Ok, but they have free healthcare (at least 400$/month worth), live in miserable living conditions (3 roommates in a basement), and have 0 savings. And, apparently they walk naked.
Do not forget to add taxes. And waterbill. And trashbill.
And phonebill.
My observations are in total correspondence with Daniel Kanemann's research: For good life in USA you need $60K/year - more will not make you happier, less will make you unhappy.
3 roommates in a basement is only miserable living conditions when compared to the McMansions that people are moving into now. My dad grew up in a 3rd world country. His family would be considered upper-class within their city, and yet they had 10 children crammed into a couple rooms, geckos in their living spaces, and mosquito nets to keep away the malaria. And they got bombed out of their home by the Americans, and had to move up into the mountains, shit in the river, and use stones to wipe their ass.
I included waterbill and trashbill in my utilities estimates; I was basing it off what I paid for utilities when I lived with roommates in California.
Person 1, at least, didn't have a landline - he used his cell (still on his parents plan) or IM from work. Person 1 also did not have zero savings: he managed to save up $20K over 2 years. Remember, a typical grad student salary is about $20k/year, and he was living off $10K/year.
People who make $10-20k/year don't pay much in taxes. Many don't pay anything. That's reverse-income-tax land.
You have a point with clothes, but over the short term, it can be ignored. I'm still wearing some of my clothes from high school, 10 years later. And you certainly have a point about health care, which is the elephant in the room, though that will hopefully get better as Obama's plan phases in.

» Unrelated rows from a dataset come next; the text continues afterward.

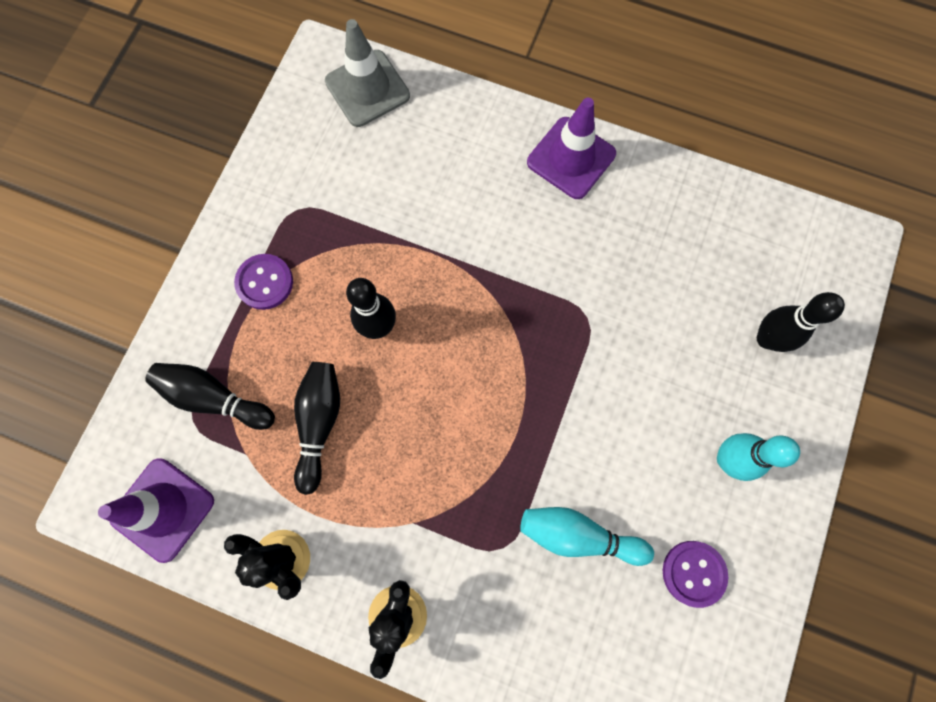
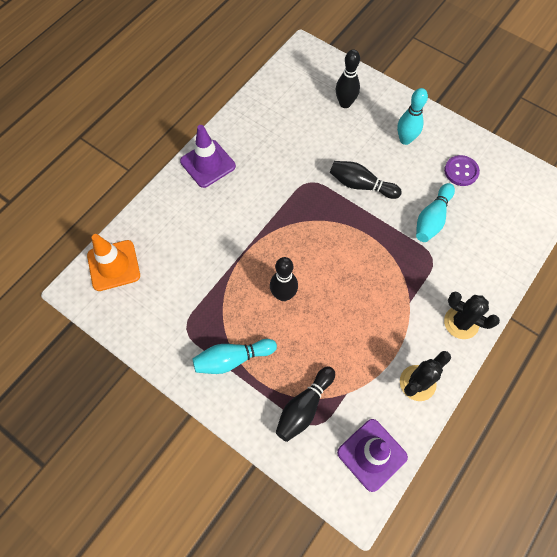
camera: 75 degrees left, 10 degrees down
purple button [234,254,293,310] -> turquoise bowling pin [192,339,277,374]
black bowling pin [294,362,340,495] -> black bowling pin moved to [330,161,402,199]
grey traffic cone [325,19,410,127] -> orange traffic cone [87,234,140,291]

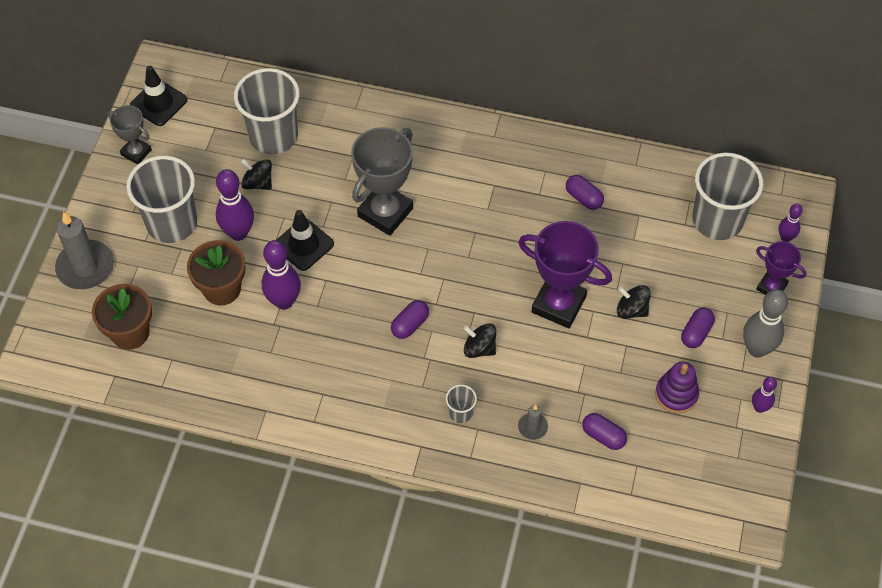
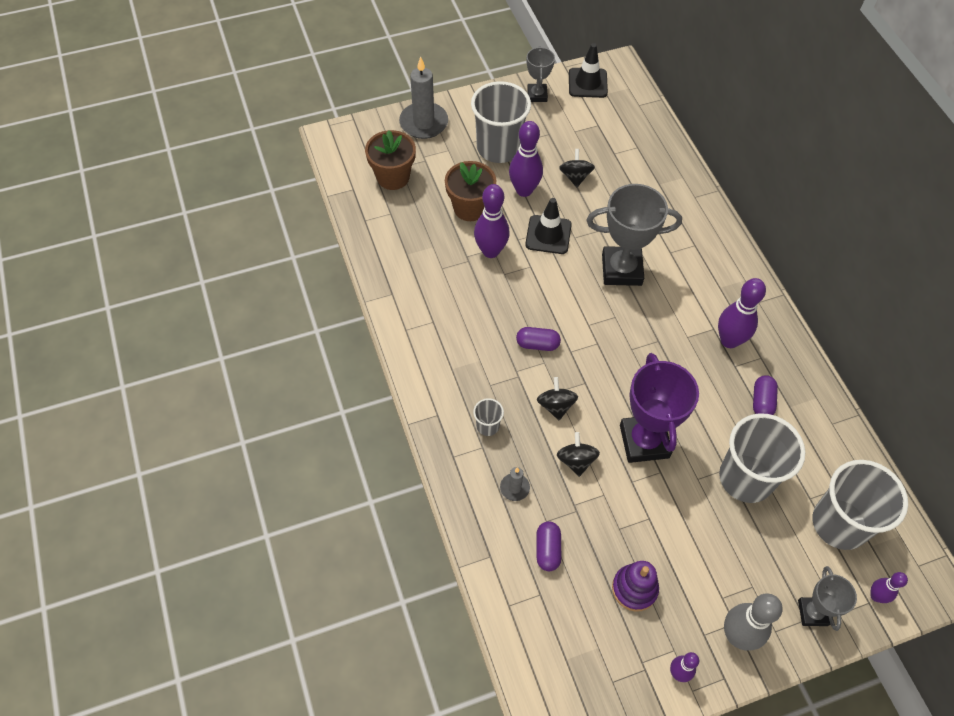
camera: 55 degrees right, 0 degrees up
grey cup [234,68,300,154] -> grey cup moved to [719,413,806,503]
black spinning top [617,285,651,319] -> black spinning top moved to [557,432,600,477]
purple capsule [681,307,715,348] -> none
purple trophy [756,241,806,295] -> grey trophy [798,566,857,631]
none -> purple bowling pin [718,278,766,348]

I suspect that Daniel Kanemann's research could be rephrased as "For a good life, you have to be making more than average." It's not coincidence that $60K/year is just slightly more than median household income in the U.S. I suspect that if he were to run the same experiment in Vanuatu - supposedly the happiest place on earth - he'd find that you need roughly $5K/year for the good life. That's just slightly over their per-capita GDP.
> 3 roommates in a basement is only miserable living conditions when compared to the McMansions that people are moving into now.
Unless you are applying the term 'McMansions' to include a single person living in a studio apartment or a 1-bedroom apartment (or even a couple living in a 2-bedroom apartment), then I suggest you revisit that statement. It's obviously not abject poverty, but to say that the only people that would consider your living conditions to be something that couldn't deal with must therefore be living in 'McMansions' is a bit of an overstatement.
> I suspect that if he were to run the same experiment in Vanuatu - supposedly the happiest place on earth - he'd find that you need roughly $5K/year for the good life. That's just slightly over their per-capita GDP.
You seem to be ignoring though, that the cost of living is different between the two places (I'm assuming that both of those dollar amounts are in US dollars).
People who make 10-20k a year still pay FICA. I did some rough calculations and someone making $400 a week in California will pay 20% in federal and state taxes, medicare and social security.
Kanneman said two things:
- 60K is a point where bigger income won't make you happier.
- GDP higher than 12(?)K Per capita/year will not
make big difference on the wellbeing of citizen of the country.